All code is in R/data_simulation/AllOfUs_platform.
Run:
-
01_make_hcc_to_AoU_concept_map.qmd -
02_save_cohort_subsets_to_csv.qmd -
03_aggregate_cohort.qmd -
04_basic_eda_and_define_hcc_sets.qmd
Co-occurring HCCs with respondent counts is available in the upcoding
package in the global
variable cooccurring_v28_hcc_counts_allofus.
Descriptive tables from All of Us respondents are in
R/figures_and_tables/all_of_us_summary_statistics.
All of Us-related summary tables are in Supplementary Information of the main manuscript.
Sherlock is a high-performance computing cluster at Stanford University that uses Slurm for job scheduling and resource management. See Sherlock Documentation for further details.
As of December 2025, it does not work to use the local renv on Sherlock. So, you can get setup to run the slurm script as follows. This setup only needs to happen once.
On Sherlock, run the following commands in this order:
```
# Launch interactive dev session with 4 CPUs
$ sh_dev -c 4
# Load the required modules
$ ml purge binutils libgit2
$ ml R/4.4.2
$ ml fribidi/1.0.12 libwebp/1.3.0 freetype/2.9.1
# Launch R and install tidyverse
$ R
> install.packages("tidyverse", repos = "http://cran.us.r-project.org", Ncpus=4)
> install.packages("here")
> install.packages("furrr")
> install.packages("remotes")
> install.packages("gert", configure.vars = list(USE_SYSTEM_LIBGIT2 = 1))
> install.packages("devtools")
> library(devtools)
> devtools::install_github("oena/khsmisc") # installs Oana's fork of khmisc package
> devtools::install_github("StanfordHPDS/upcoding") # install upcoding package
```
Separately, you need to create a new SSH key for Sherlock (you only need to do the section “Generating a new SSH key”) and add it to your Github account, if you haven’t already. You also need to authorize this SSH key for use with Stanford’s single-sign on using the instructions here. Once this is set you should be able to clone this repo to your account.

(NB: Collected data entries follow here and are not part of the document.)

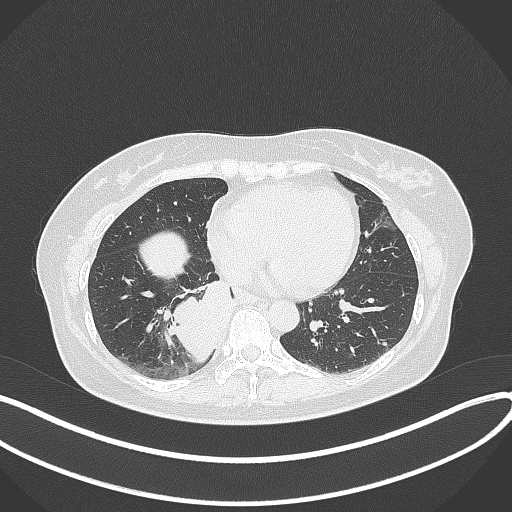
Chest CT, one axial slice. Position 125 of 331 along the scan axis. 120 kVp. Lung window (W 1500 / L -600 HU). 512 × 512 image matrix. Female patient, age 54 years. From the clinical record (not read from this slice): clinical TNM (as recorded): T4 N0 M0.
Structures marked on this image (rectangle marked by the reading radiologist):
- lung tumour (recorded histology: adenocarcinoma): box from (x=166, y=280) to (x=239, y=378) px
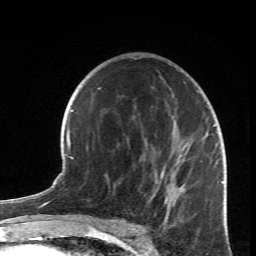
Breast MRI (dynamic contrast-enhanced), one axial slice. Cropped to one breast. Dynamic contrast-enhanced series, time point 2 of 6 at this slice position (early post-contrast). 1.5 T. TE 4.2 ms, TR 8.5 ms. 2.4 mm slice thickness. 256 × 256 image matrix, field of view 150 × 150 mm. Female patient.
Annotated regions visible in this slice (semi-automatically segmented with operator editing):
- enhancing-tissue mask used for the functional tumour volume (all voxels passing the contrast-enhancement thresholds inside the analysis volume; usually the tumour): box from (x=105, y=84) to (x=218, y=213) px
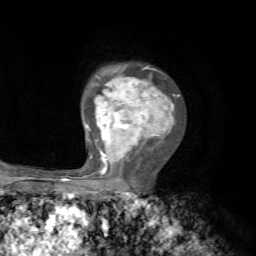
Breast MRI, one axial slice. Slice 50 of 72 in the series (ordered by position). Cropped to one breast. Dynamic contrast-enhanced series, time point 2 of 7 at this slice position (early post-contrast). 1.5 T. TE 4.2 ms, TR 8.7 ms. 2.2 mm slice thickness. 256 × 256 image matrix, field of view 180 × 180 mm. Female patient.
Annotated regions visible in this slice (semi-automatically segmented with operator editing):
- enhancing-tissue mask used for the functional tumour volume (all voxels passing the contrast-enhancement thresholds inside the analysis volume; usually the tumour): bounding box [x1, y1, x2, y2] px = [86, 67, 180, 194]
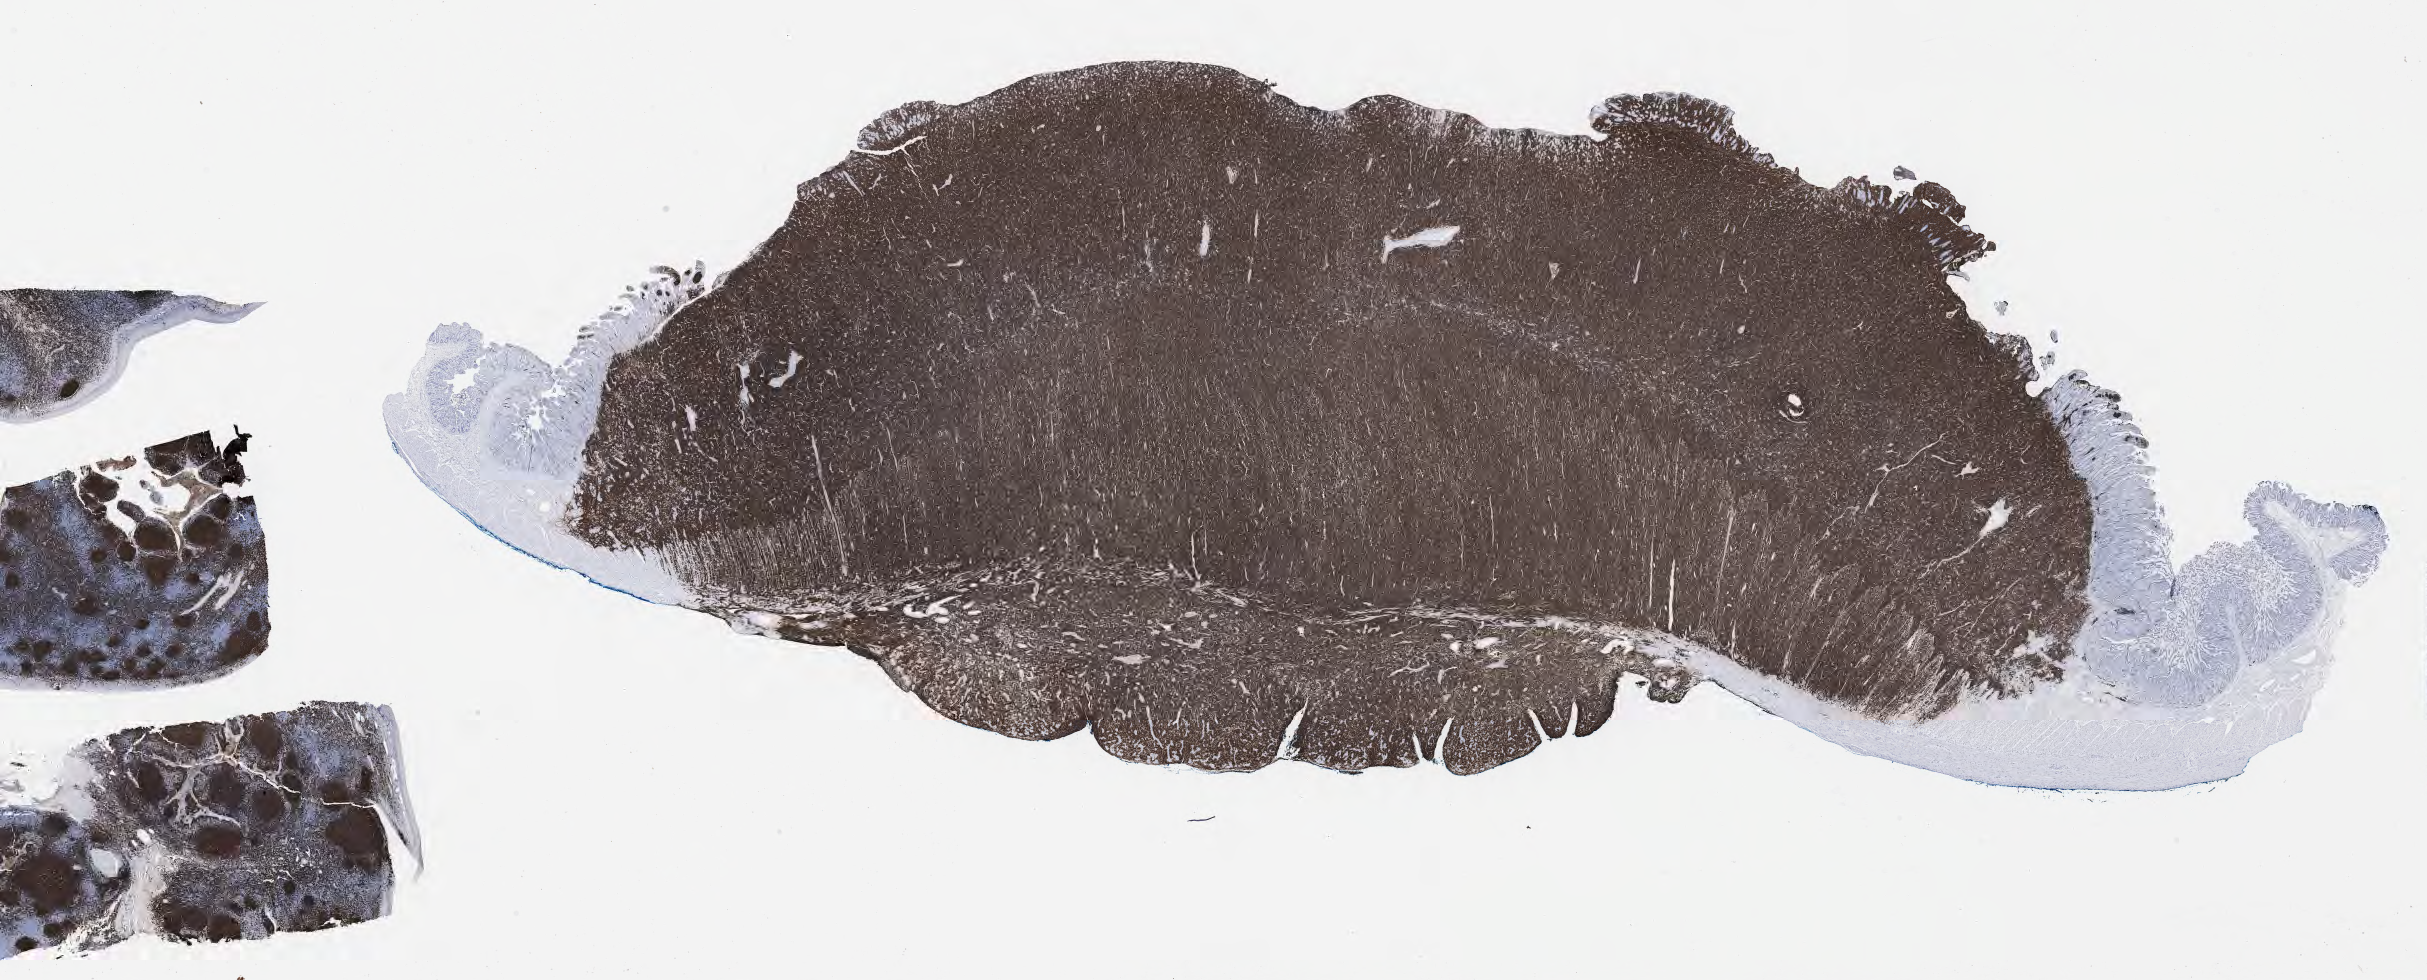
IHC for CD20, whole-slide image, whole scanned area (about 39.2 x 15.8 mm) shown as a low-resolution overview. Specimen: tumor tissue. Anatomic site: small intestine. Male, age 6 years at initial diagnosis.
Histologic diagnosis: Burkitt lymphoma, NOS.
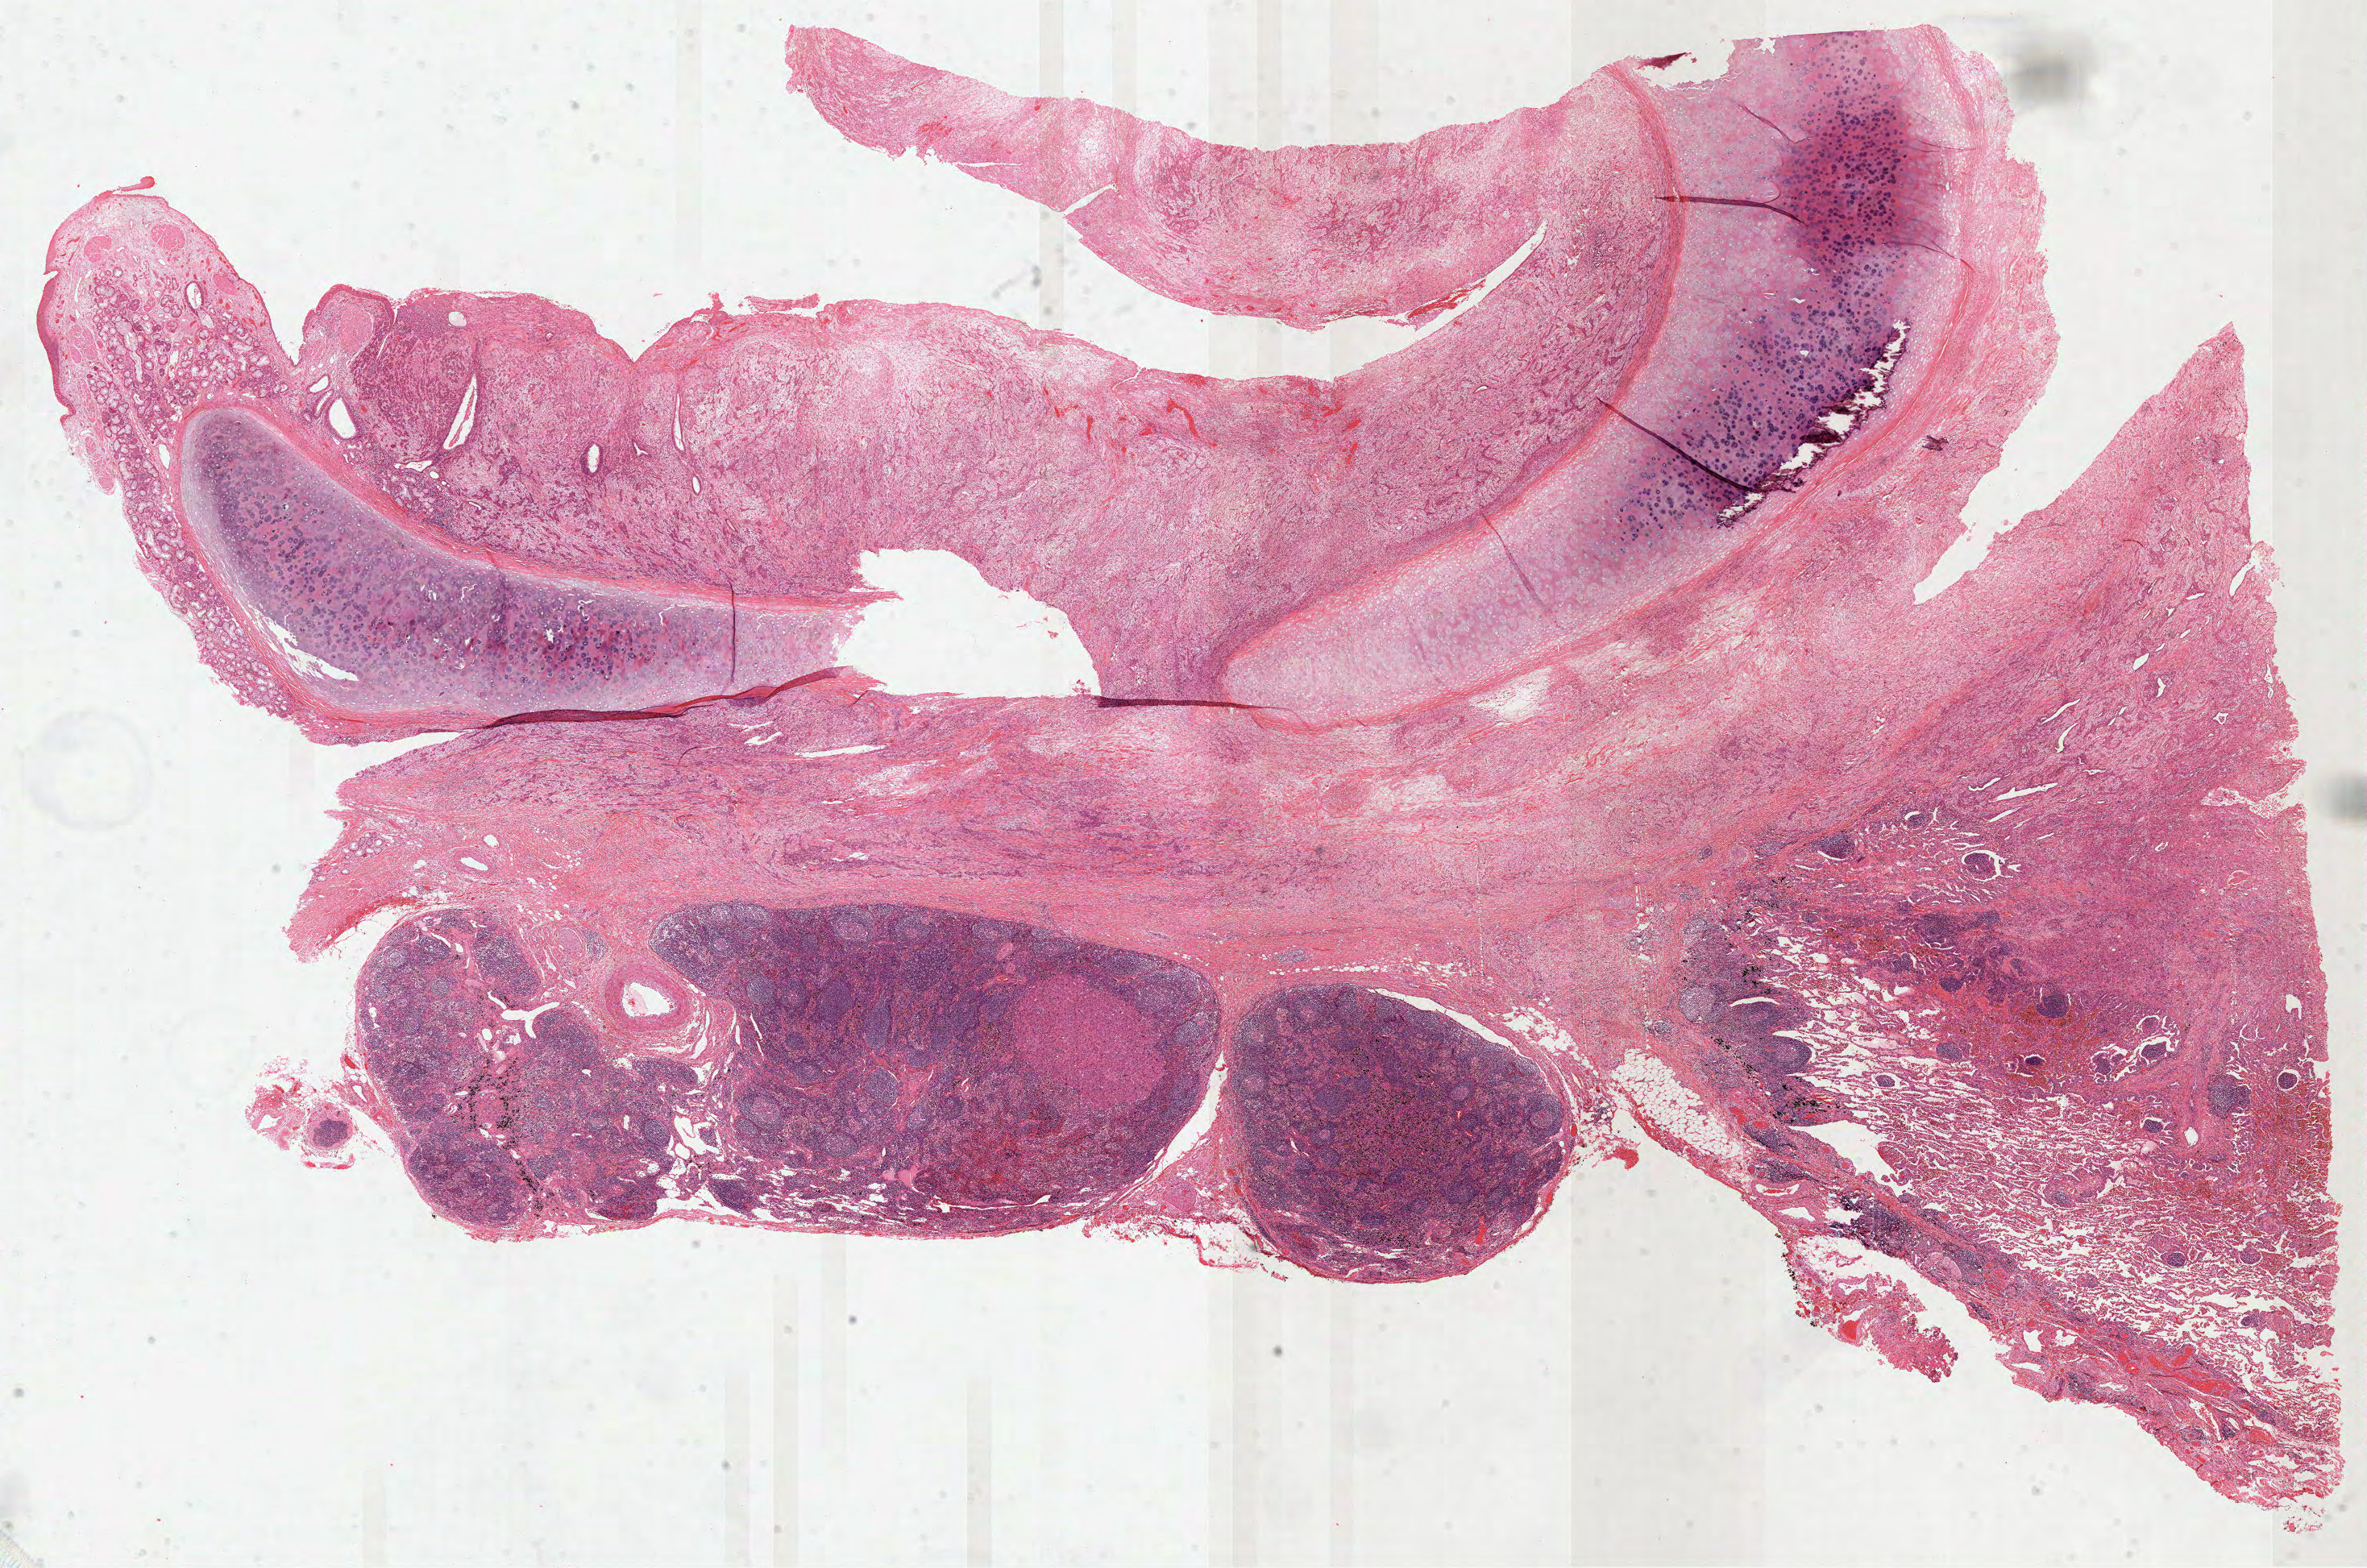
Whole-slide histology image, Hematoxylin and eosin (H&E) stained, whole scanned area (about 23.7 x 15.7 mm, slide scanned at 40x) shown as a low-resolution overview, FFPE section, lung, primary tumour sample. Patient: male, age at initial diagnosis 69 years.
AJCC pathologic stage: IIB (6th edition). Histologic diagnosis: Squamous cell carcinoma, NOS.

All simulations (1000 replicates) can be run by calling
sbatch run_simulations.sh on Sherlock from the directory it’s in,
R/data_simulation/manuscript_simulation; there is a seed that is
modified slightly for each replicate. It typically takes 2-4 hours, and
we recommend running it in your $SCRATCH folder as several large
interim files are generated (and then deleted).
If you do use $SCRATCH, keep in mind that files are automatically
deleted after 90 days; you may want to move your output files elsewhere
like $HOME or $GROUP_HOME. Also note that your $HOME folder likely
does not have enough space and that (per Stanford Research Computing)
$GROUP_HOME is not recommended for persistent and heavy computational
tasks; so, we do not recommend running your code in either of these
spaces.
There are two output folders generated by the simulation in
R/data_simulation/manuscript_simulation : (1) output_files/ and
(2)hcc_counts/ . You can also find a copy compressed version of each
of these in R/data_simulation/manuscript_simulation.
Restore the renv renv.lock . This should occur automatically when you
open the project.
Generate all figures:
Rscript generate_simulation_figures.R . This will generate figures
from the zipped
R/data_simulation/manuscript_simulation/output_files.zip and
R/data_simulation/manuscript_simulation/hcc_counts.zip; you do not
need to unzip them yourself.
The manuscript is generated from the file:
manuscript/upcoding_metrics_manuscript.qmd
A PDF of the manuscript can be found at
manuscript/upcoding_metrics_manuscript.pdf. All figures generated are
in manuscript/images/. The supporting information PDF and
corresponding images are available in
manuscript/supporting_information/supporting_information.pdf and
manuscript/supporting_information/images/ respectively.